## [ВОПРОСЫ]
a) Перепишите фрагмент текста о наркотиках и славе без изменений: начните со слов «А то, что происходит» и остановитесь на словах «в сущности, разница?».
b) Ответьте на вопросы по тексту о наркотиках и славе, каждый ответ с новой строки и с тем же номером:
(i) От чего умер менеджер Брайан Эпстайн?
(ii) Над каким альбомом шла работа в студии «Эбби роуд», когда говорящему подсунули таблетку ЛСД?
(iii) Кем говорящий в тексте ощущает себя внутри, несмотря на славу?
c) Напишите продолжение текста о наркотиках и славе, начиная сразу после его последнего предложения.

## [ИСХОДНЫЙ ТЕКСТ]
Наш менеджер Брайан Эпстайн [88] умер от того, что часто употреблял смесь алкоголя и таблеток. Сегодня я хочу сказать, что найти счастье в жизни можно, не принимая наркотиков. А всем начинающим мой совет: «Выбросьте наркотики прочь! Думайте о здоровье!»
Я не понимаю, почему всем так хочется, чтобы я был наркоманом, расистом?! В моей жизни нет места наркотикам, я ненавижу их! Однажды, дело было в студии «Эбби роуд», когда мы работали над альбомом «Sgt. Pepper's Lonely Hearts Club Band», кто — то из персонала подсунул мне таблетку ЛСД. Боже, если бы вы знали, через какой ад я прошел! Никогда не думал, что окажется так страшно! До этого мне много рассказывали об ощущениях, которые по яркости не сравнимы ни с чем, но, кроме ужаса и невероятного страха, я ничего не почувствовал. Честно говоря, я не понимаю, зачем люди сознательно принимают эту отраву. После того случая у меня больше ни разу не возникало желания еще раз погрузиться в такой кошмар. И слава Богу, что я не стал принимать наркотики — слишком много моих друзей прошли через этот ужас, я был свидетелем их падения. Вы не представляете себе, как страшно, когда талантливый человек на твоих глазах превращается в убогое, трясущееся существо, находящееся в рабской зависимости от укола или таблетки. Слишком много было таких… И лишь немногие сумели выбраться из трясины.
После распада «Битлз» я много пил, пристрастился к героину. Дела мои были совсем плохи. Был у меня один приятель, который повторял, что героин не повредит, коль скоро я всегда могу найти деньги на него. «Ты в порядке, — твердил он мне, — ты написал «Yesterday»", и какое — то мгновение я чуть было не поддался ему. Потом появилась Линда, а с ней и здравый смысл. Я ей многим обязан.
А то, что происходит сейчас… По — моему, новое поколение наркоманов еще более невежественное, чем все предыдущие. Если раньше мы прекрасно понимали, что наркотики — самообман, даже сами наркоманы отдавали себе в этом отчет, то сегодня есть такие, кто считает, что наркотики такая же естественная составляющая жизни, как телевизор. Логика простая: одним источником дурмана больше, одним меньше — какая, в сущности, разница?
Что касается бремени славы Пола Маккартни, мой способ защиты — не чувствовать себя Полом Маккартни. Он — знаменитая часть меня, он бизнес. Внутри же я чувствую себя как прежде — парнем из Ливерпуля. Мне нравится то же, что и раньше. Природа, например. Такие вещи меня внутренне поддерживают, потому что они неизменны. Весеннее пение птиц сейчас совершенно такое же, как в то время, когда мне было пять лет, оно не меняется от того, что я Пол Маккартни. Во мне как бы две личности: одна — знаменитая, которая делает свою работу, а другая — мое подлинное я. Вот — музыкант, а вот — импрессарио. Музыкант поет и играет, а тот, другой, разбирается с проблемами, порожденными славой, и общается с бизнесменами. Стараюсь их не смешивать.

## [СОБРАННЫЕ ДАННЫЕ]
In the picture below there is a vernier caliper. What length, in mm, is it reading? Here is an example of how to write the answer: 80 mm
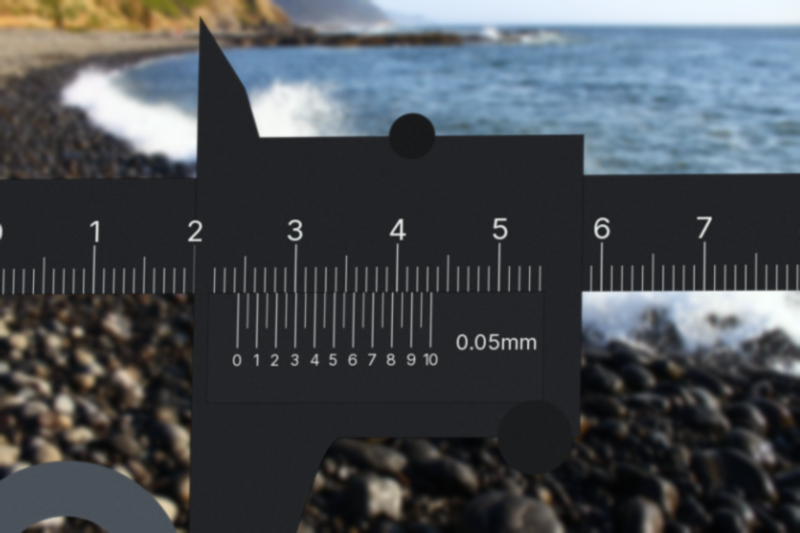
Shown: 24.4 mm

## [ОЖИДАЕМЫЕ ОТВЕТЫ]
a)
А то, что происходит сейчас… По — моему, новое поколение наркоманов еще более невежественное, чем все предыдущие. Если раньше мы прекрасно понимали, что наркотики — самообман, даже сами наркоманы отдавали себе в этом отчет, то сегодня есть такие, кто считает, что наркотики такая же естественная составляющая жизни, как телевизор. Логика простая: одним источником дурмана больше, одним меньше — какая, в сущности, разница?

b)
(i) От частого употребления смеси алкоголя и таблеток.
(ii) Над альбомом «Sgt. Pepper's Lonely Hearts Club Band».
(iii) Парнем из Ливерпуля.

c)
Для бизнесменов музыка — товар. Они заставляют или «уговаривают» группу выпустить пластинку, скажем, до Рождества, чтобы годовой итог деятельности компании выглядел получше. Мне это не по душе, я не люблю деловую сторону творчества. Помню, был год, когда мы с Джоном писали мало песен, и тогда акционеры компании в ужасе забегали и закричали: «Конец! Продавайте! Продавайте!» Они толпами прыгали с нашего корабля. А мы работали над «Sgt. Рерреr» или чем — то еще в этом роде.
Зарабатывание денег и творчество — вещи связанные, но не зависящие друг от друга. Я уверен: если бы компании мира разом отказались выпускать мои пластинки, я все равно бы продолжал писать. Музыка — это то, что я всегда делал с 14 лет, когда написал первую песню. Если кто — то и давит на певца, когда он становится «коммерческим», так это он сам. Я пишу не для критиков, а для собственного удовлетворения. Каждый раз, когда я сажусь сочинять новую песню, это оказывается ни легче, ни труднее, чем было раньше. Но мне это по — прежнему нравится. Садишься за рояль и начинаешь играть «динь — дэн», музыка постепенно захватывает, я воодушевляюсь и говорю: «У — у, похоже, что — то получается». Проблема состоит в том, что известность и богатство приносят с собой определенные трудности. Но именно эти трудности все хотят испытать, не правда ли? Все говорят: «Дайте мне стать богатым, а уж с трудностями я как — нибудь справлюсь». Но когда оказываешься в таком положении, это становится бременем, о котором ты не перестаешь сокрушаться. Когда я еще играл в «Битлз», то понял, что возврата нет и уже невозможно перестать быть знаменитым, поскольку даже если бы я ничего больше не создал и уже ничего собой не представлял, то я все равно оставался бы тем, кто входил когда — то в ансамбль «Битлз». Я сказал себе: «Что ж, будет лучше, если ты научишься с этим жить, чем сожалеть об этом».